Fremont, en noir et blanc, format 4 :3, est un curieux objet cinématographique, et c’est un bonheur de se laisser mener là où on ne s’attend pas à aller.
L’héroïne est bloquée entre deux rives de sa vie, la culpabilité d’avoir quitté son pays et ses proches et la fureur de vivre qui bouillonne en elle.
Le cinéaste Babak Jalali explique: «Quand on rencontre un réfugié ou une personne déplacée, on a envie de leur demander: “Comment c’était là-bas? Qu’est-ce que tu as subi? ” Évidemment, ce sont des questions importantes. Mais on demande rarement: “Quels sont tes hobbies? Quel type de musique tu écoutes? Quelle est ton équipe de sport préférée?”»
Fremont refuse de réduire Donya à sa condition de réfugiée. «Au fond, cette Afghane de 22 ans n’est pas si différente d’une Française de 22 ans ou d’une Colombienne de 22 ans. Elle veut se sentir sereine lorsqu’elle s’endort le soir. Elle veut se réveiller le lendemain en ayant quelque chose à faire. Elle veut, avec un peu de chance, avoir de la compagnie» poursuit Babak Jalali.
Anaita Wali Zada a elle-même quitté l’Afghanistan pour les Etats-Unis quelques mois avant d’être choisie pour incarner Donya. Presque de tous les plans, l’actrice non professionnelle est fascinante.

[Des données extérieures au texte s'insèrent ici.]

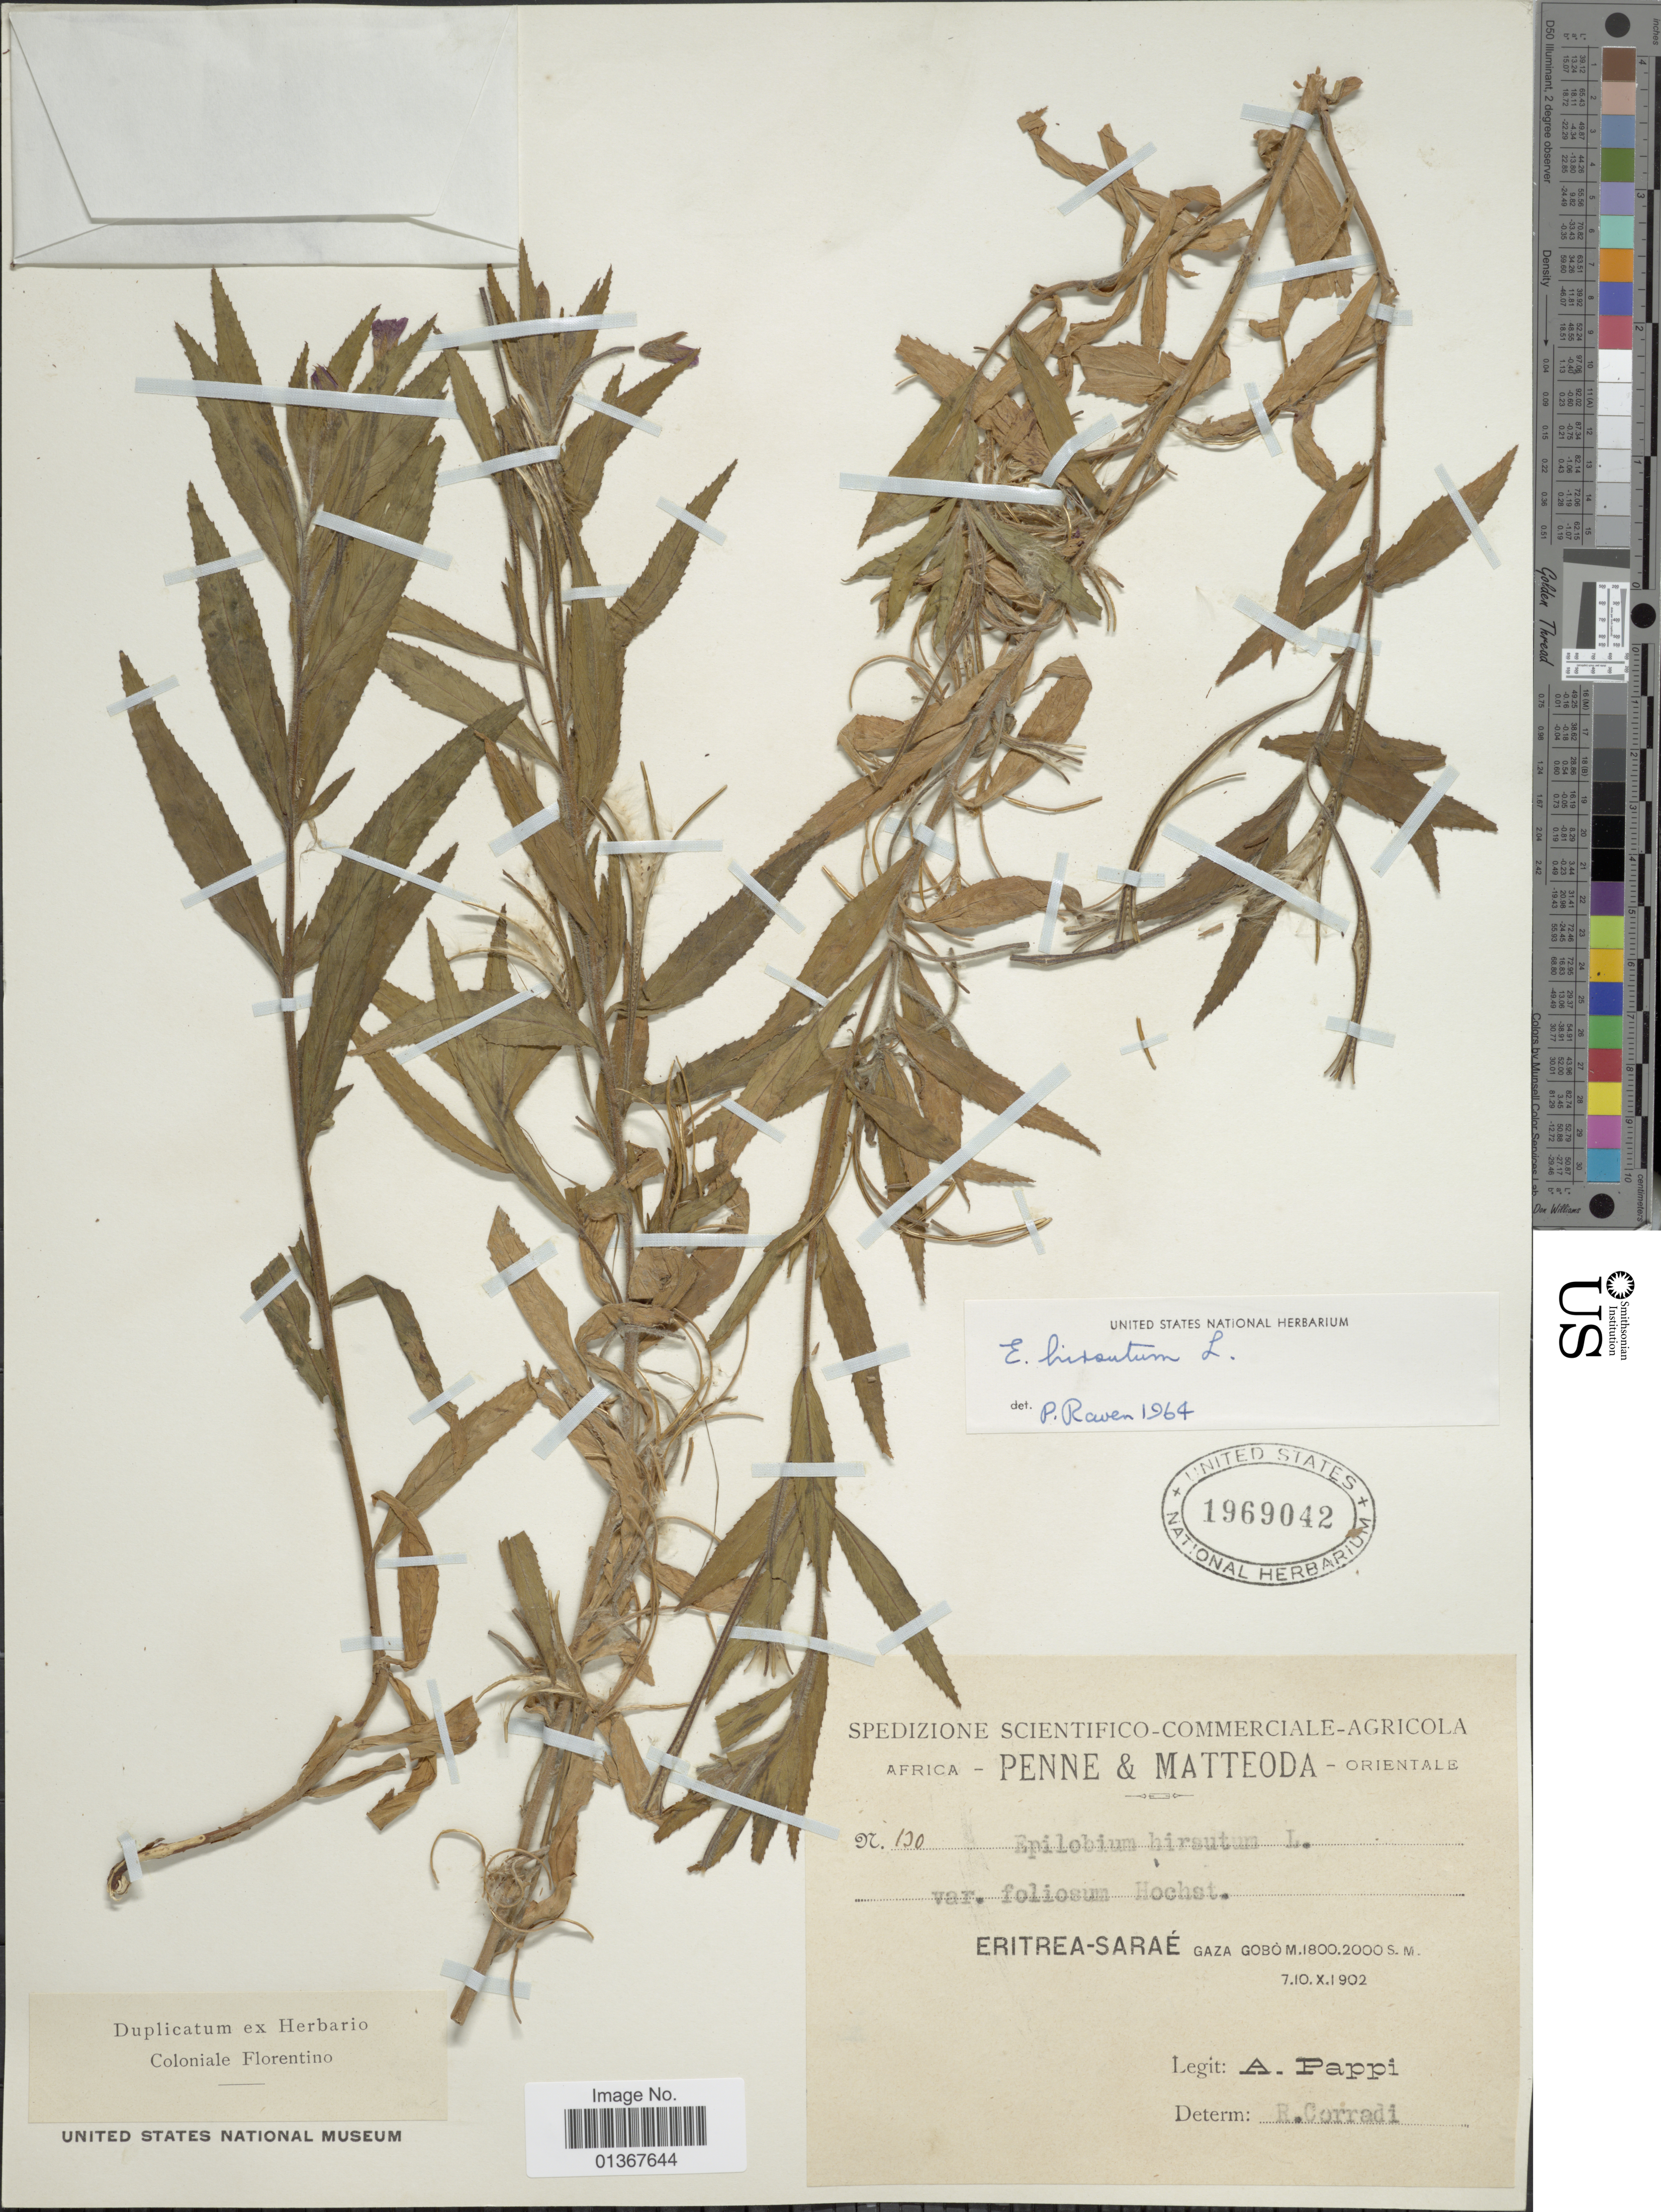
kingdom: Plantae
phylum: Tracheophyta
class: Magnoliopsida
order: Myrtales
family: Onagraceae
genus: Epilobium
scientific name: Epilobium hirsutum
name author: L.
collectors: A. Pappi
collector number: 130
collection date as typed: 7.10.X.1902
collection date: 1902-10-07/1902-10-10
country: Eritrea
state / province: Debub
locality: Africa - Penne & Matteoda - Orientale. Eritrea-Saraé. Gaza Gobó.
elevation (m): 1800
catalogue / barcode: US 1969042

Le film aborde les rapports entre différentes communautés d’immigrés et fait exister tous les personnages, même les plus secondaires avec toujours un zeste d’humour : le vieil homme afghan qui tient un restaurant et qui passe ses soirées à regarder un feuilleton, le psy (Gregg Turkington) qui préfère parler de son amour pour Croc-Blanc que du stress post-traumatique de Donya, Joanna, la collègue et amie de Donya. Pour Hilda Schmelling qui était la décoratrice de plateau sur son précédent film, Babak Jalali a écrit spécialement le rôle de Joanna «Pour fêter la fin de mon précédent film, on a fait une soirée karaoké. Tout le monde chantait un peu bourré, jusqu’au moment où elle s’est levée et s’est mise à chanter une chanson de Pat Benatar. Tout le monde s’est tu tellement c’était incroyable. Je ne l’ai jamais oublié et j’y ai repensé en écrivant le film.» Le fait est que sa voix est bouleversante.
Et dans le film, la chanson de Joanna provoque un déclic chez Donya qui s’autorise enfin à écouter ses rêves.
Dans la dernière partie du film, l’héroïne voit son horizon s’élargir lorsqu’elle croise la route d’un homme timide et charmant (Jeremy Allen White).
Le film est toujours en noir et blanc mais les cadres se desserrent et les décors sont plus larges, à tel point qu’on a l’impression d’avoir vu l’épilogue en couleur !
Fremont est à la fois une chronique sociale et poétique, une comédie dramatique, un récit d’apprentissage … un bonbon acidulé.